The Nick Nash experiment comes in many forms 

SJSU QB Nick Nash (16) RPO with running back Tyler Nevens (23)
SJSU QB Nick Nash (16)
photo by: Terrell Lloyd

San Jose State’s 37-31 win over New Mexico State saw two driving, churning offenses led by two opposing dual-threat quarterbacks.

The 15,804 in attendance at CEFCU also witnessed Spartan junior Nick Nash in his first QB start filling in for the injured Nick Starkel.

Nash’s performance was highly efficient. Throwing for three touchdowns on 14 of 17 attempts and 195 yards passing, Nash also had 25 yards on the ground to help keep the Aggie defense honest with a run-threat dimension only he could add.

Aggie QB Johah Johnson flashed his inner Russell Wilson that stretched the Spartan defense throughout the game. Johnson threw for three touchdowns on 33 of 44 passes and 300 passing yards, along with 24 yards on the ground.

“Johnson’s definitely a dual-threat quarterback we talked about all week,” said Spartan linebacker Kyle Harmon who finished the game with 10 tackles. “In my opinion, some of the calls where I was spying the QB, it was my fault for being out of position because I was caught up in the flow of the game, where I was trying to reroute some of those short crosses and clearly my job was to clamp on the quarterback. So I gotta do a better job.”

Though Harmon continued to be tough on himself, clearly the Spartan defense “bend don’t break” mentality held up through some untimely penalties and outstanding athletic QB play from Johnson that kept the score close.

Overall, the outcome greatly belied the expected –26 point spread favoring the Spartans, though the over/under far exceeded 50+ points.

The continuance of Nick Nash

We’ve seen Nick Nash do many things for the Spartans as a receiver and especially, quarterback - enough to pull out an early comparison to a then budding college QB Colin Kaepernick.

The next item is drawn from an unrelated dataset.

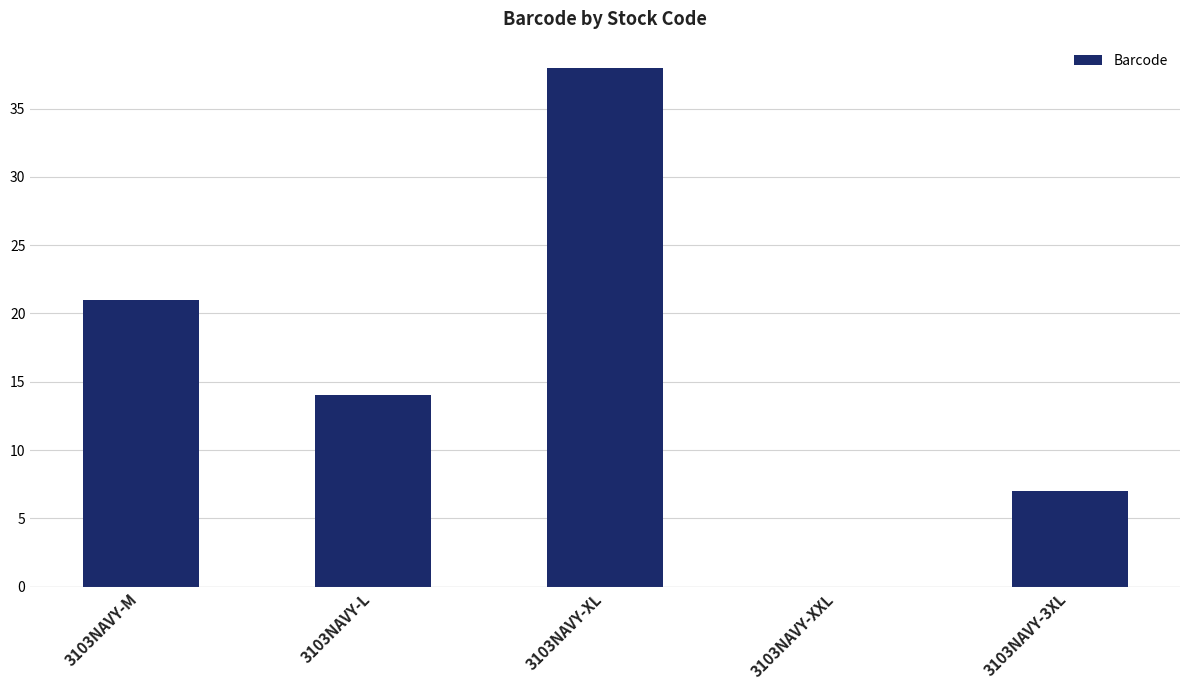

Which label corresponds to the largest value in the chart?

3103NAVY-XL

Nash’s first offensive series was a quick three-and-out for the Spartans, but a Nash 7-yard run in that first series showed the Aggie defense would could come at any time.

In SJS’ second series, Nash went three-for-three passing while driving the Spartans on an 11-play, 76-yard drive that ended with a Tyler Nevens 3-yard run into the end zone.

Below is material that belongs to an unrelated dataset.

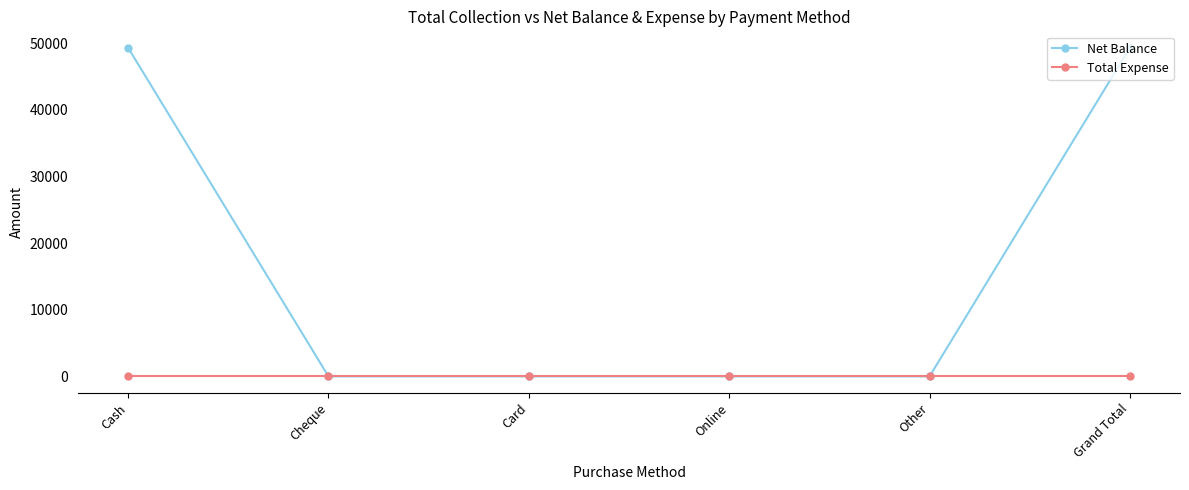

What is the value of the Net Balance point at the 6th from the left?

49294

Nevens power running was the perfect one-two punch with Nash.

Nevens’ physical 115 yards on 22 carries was the meat and potatoes of the Spartans’ 402 yards of total offense.

“It depends on who we’re playing in terms of what they’re giving you,” said Spartan head coach Brent Brennan on the idea of a balanced offensive attack. “If we can be balanced, I think that’s a good thing, because it forces people to play you a little bit more honest and they can’t really overload some things.”

Brennan continued, “I thought our offensive line also did a good job blocking some of the pressures and the movement the Aggies were bringing, because what it ends up being is a very heavy box that you’re running into.”

Brennan added with the running physicality of Nevens and Kairee Robinson, the run game was able to take shape. With 209 combined rushing yards on the ground, it was only the fourth time a Brennan-era team broke the 200+ rush yard barrier.

Nash also honed in on TE Derrick Deese Jr. finding Deese seven times for 130 yards and a 12-yard touchdown pass immediately after a Nehemiah Shelton interception. Nash’s strength and accuracy were on full display with deep corner and seam routes often into tight coverage on Deese.

The Spartan defense holds

“It was awesome. We’ve been talking about that a lot with Nehemiah,” said Brennan on Shelton’s and the Spartan’s first interception of the year. “It’s been awhile since he’s got his hands on the football. I think it was last year against New Mexico (Lobos). In practices, he’s also getting his hands on the football a lot and we’ve had a lotta of tips and fumbles we could’ve gotten in games and it’s just frustrating, but to finally get one for him when he jumped that route, it was awesome.”

Shelton’s timely interception was that crucial shift in the game that led to a 10-point lead going into half-time.

Along with Harmon, Shelton also had a game high 10 tackles in a Spartan defense that has remained driven and consistent throughout the season. Shelton’s play so far is surely in line for some all-conference honors.

As for another first, DE Cade Hall corralled his first sack of the season in the third quarter. Hall, Junior Fehoko and the entire defensive front by committee also remain a consistent mainstay.

Work in progress

We are still a work in progress,” Brennan explained on the areas of improving on turnover margin, the running game and on less penalties. “I guess you could say we are still very much like a Silicon Valley startup.”

Brennan describes a big key to the negative plays being how the team or the player responds, such as running back Shamar Garrett’s fumble on a swing pass later followed by a Garrett rushing touchdown.

Each play and each series are the microcosms of the game that make the collective. The Spartans need to keep that micro-focus within the big picture for a chance to repeat as conference champions.

“This is a much bigger mountain for us to climb,” said Brennan on repeating as Mountain West champions. “We didn’t have to go to Penn State or Central Michigan last year and everyone this year is taking their best shot, so our mountain is twice as high this year.”

The 3-2 Spartans next face 1-3 Colorado State in Fort Collins. As we’ve seen much already this season, records don’t mean as much in Mountain West world of closer football parity.